-- BEGIN TEXT SEGMENT --

First Person

My Willie

(Page 2 of 2)

We crisscrossed the country two years ago.Willie sang, played chess, and smoked enough dope to make him so high that he had to call NASA to find his head. As for myself, I smoked cigars, drank a little Château de Catpiss, played chess with Willie, and wrote down many things at all hours of the day and night in my little private investigator’s notebook. Along the way, I went to many of Willie’s shows. Wandering around backstage at a Willie Nelson concert is a bit like being the parrot on the shoulder of the guy who’s running the Ferris wheel. It’s not the best seat in the house, but you see enough lights, action, people, and confusion to make you wonder if anybody knows what the hell’s going on. “Fortunately,” said Willie, “we’re not in control.” If you’re sitting out in front, of course, it all rolls along as smoothly as a German train schedule, but as Willie, like any great magician, would be the first to point out, the real show is never in the center ring.

Backstage at any show has its similarities, whether it’s Broadway or the circus or the meanest little honky-tonk in Nacogdoches—the palpable sense of people out there somewhere in the darkness waiting for your performance, or being able to pull a curtain back slightly and experience the actual sight of the audience sitting there waiting to be entertained by someone who, in this case, happens to be you. It’s the reason Richard Burton vomited before almost every live performance of his life. It’s part of the reason George Jones took Early Times, Judy Garland took bluebirds, and many a shining star burned out too soon. Standing alone in the spotlight, up on the high wire without a net, is something Willie Nelson has had to deal with for most of his adult life.

One night at Billy Bob’s in Fort Worth, I was standing backstage in the near darkness when a voice right behind me almost caused me to drop my cigar into my Dr Pepper. It was Willie. “Let me show you something,” he said, and he pulled a curtain back, revealing a cranked-up crowd beginning to get drunk, beginning to grow restless, and packed in tighter than smoked oysters in Hong Kong. Viewed from our hidden angle, they were a strangely intimidating sight, yet Willie took them in almost like a walk in the trailer park.

“That’s where the real show is,” he said.

“If that’s where the real show is,” I said, “I want my money back.”

“Do you realize,” Willie continued in a soft, soothing, serious voice, “that ninety-nine percent of those people are not with their true first choice?”

-- END TEXT SEGMENT --
-- BEGIN INFORMATION SUPPLIED --

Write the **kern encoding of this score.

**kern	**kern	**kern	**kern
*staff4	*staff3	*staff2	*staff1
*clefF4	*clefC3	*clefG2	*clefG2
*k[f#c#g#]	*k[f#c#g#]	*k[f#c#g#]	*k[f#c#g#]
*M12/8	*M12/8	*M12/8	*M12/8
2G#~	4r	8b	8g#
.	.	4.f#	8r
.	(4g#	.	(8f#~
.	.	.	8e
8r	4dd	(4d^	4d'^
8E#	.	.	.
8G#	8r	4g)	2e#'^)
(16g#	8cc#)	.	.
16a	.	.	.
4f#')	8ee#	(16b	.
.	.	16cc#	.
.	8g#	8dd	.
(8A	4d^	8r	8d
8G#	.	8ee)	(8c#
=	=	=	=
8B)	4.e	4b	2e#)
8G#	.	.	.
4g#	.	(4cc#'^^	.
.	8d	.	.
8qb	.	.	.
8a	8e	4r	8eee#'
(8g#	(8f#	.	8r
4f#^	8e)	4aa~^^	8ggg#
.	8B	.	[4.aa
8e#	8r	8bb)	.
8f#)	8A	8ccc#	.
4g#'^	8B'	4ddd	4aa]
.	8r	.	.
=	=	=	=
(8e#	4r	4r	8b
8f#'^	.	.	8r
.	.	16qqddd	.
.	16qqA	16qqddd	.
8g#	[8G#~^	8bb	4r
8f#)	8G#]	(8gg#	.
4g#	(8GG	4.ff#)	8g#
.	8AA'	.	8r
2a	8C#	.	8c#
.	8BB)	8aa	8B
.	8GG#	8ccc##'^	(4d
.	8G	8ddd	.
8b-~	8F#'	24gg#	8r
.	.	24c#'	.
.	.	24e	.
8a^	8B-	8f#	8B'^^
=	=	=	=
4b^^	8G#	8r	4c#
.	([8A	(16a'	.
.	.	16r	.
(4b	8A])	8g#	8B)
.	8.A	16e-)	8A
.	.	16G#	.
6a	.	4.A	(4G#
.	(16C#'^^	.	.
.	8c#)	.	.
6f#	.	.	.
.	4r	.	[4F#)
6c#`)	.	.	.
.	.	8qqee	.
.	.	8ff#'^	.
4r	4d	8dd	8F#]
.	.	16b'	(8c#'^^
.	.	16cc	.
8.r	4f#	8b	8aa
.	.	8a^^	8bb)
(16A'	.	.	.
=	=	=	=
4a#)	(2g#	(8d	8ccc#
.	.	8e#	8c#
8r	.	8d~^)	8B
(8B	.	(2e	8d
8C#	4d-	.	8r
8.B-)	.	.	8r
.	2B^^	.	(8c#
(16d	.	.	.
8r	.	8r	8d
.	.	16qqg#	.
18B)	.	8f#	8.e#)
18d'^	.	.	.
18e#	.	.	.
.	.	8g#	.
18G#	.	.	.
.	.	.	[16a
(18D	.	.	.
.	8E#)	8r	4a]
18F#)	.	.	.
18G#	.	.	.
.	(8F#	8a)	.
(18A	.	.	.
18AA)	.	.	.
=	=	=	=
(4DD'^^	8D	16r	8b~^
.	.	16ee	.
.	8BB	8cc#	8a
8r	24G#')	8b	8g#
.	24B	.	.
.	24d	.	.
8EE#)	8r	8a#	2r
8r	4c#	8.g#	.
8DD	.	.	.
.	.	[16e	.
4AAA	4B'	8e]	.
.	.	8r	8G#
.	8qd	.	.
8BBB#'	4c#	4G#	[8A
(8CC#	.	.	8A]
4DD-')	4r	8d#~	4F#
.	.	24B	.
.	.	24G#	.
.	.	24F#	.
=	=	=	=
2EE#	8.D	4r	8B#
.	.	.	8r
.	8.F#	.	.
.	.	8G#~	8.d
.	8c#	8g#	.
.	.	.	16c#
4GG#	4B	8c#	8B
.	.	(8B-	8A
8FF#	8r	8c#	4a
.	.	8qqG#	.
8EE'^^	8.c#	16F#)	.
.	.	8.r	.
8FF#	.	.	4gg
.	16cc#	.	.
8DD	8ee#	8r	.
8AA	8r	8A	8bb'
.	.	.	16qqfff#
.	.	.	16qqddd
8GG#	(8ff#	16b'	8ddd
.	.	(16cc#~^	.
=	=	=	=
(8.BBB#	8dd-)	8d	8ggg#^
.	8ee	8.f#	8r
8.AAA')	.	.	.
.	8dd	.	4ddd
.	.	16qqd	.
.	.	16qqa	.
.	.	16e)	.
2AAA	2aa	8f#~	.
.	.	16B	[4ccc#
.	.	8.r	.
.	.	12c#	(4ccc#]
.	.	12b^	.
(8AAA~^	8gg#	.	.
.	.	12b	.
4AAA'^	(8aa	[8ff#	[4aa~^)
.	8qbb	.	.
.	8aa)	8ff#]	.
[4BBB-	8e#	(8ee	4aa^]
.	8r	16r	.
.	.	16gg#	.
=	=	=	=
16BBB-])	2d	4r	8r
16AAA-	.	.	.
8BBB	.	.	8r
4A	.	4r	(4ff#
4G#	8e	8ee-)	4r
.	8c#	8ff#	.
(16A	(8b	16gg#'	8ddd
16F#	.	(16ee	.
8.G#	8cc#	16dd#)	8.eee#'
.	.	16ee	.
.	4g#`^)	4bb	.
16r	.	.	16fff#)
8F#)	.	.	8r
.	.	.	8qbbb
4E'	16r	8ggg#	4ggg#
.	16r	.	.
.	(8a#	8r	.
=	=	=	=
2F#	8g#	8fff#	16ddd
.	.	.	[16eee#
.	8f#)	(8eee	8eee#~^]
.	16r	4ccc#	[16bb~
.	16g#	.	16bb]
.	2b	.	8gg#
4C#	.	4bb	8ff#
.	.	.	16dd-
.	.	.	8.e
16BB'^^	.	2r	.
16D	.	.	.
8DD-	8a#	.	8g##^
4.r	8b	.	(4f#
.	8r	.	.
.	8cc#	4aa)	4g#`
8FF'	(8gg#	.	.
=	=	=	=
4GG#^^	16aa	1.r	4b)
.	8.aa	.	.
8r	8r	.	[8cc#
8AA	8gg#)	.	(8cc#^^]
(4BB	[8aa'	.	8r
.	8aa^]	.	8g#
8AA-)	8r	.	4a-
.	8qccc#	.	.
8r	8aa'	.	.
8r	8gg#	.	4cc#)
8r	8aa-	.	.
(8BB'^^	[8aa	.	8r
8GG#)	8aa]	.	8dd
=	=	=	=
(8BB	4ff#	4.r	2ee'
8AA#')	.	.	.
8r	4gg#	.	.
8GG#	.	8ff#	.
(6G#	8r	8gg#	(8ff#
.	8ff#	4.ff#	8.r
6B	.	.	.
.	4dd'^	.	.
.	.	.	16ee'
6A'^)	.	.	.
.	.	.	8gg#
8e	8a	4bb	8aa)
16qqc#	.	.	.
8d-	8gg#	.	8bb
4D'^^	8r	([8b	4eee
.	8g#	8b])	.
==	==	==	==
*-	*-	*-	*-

-- END INFORMATION SUPPLIED --

In the first-person piece about Willie Nelson, what share of the crowd at Billy Bob's does Willie say are not with their true first choice?

■ **THE SOLUTION**
Ninety-nine percent.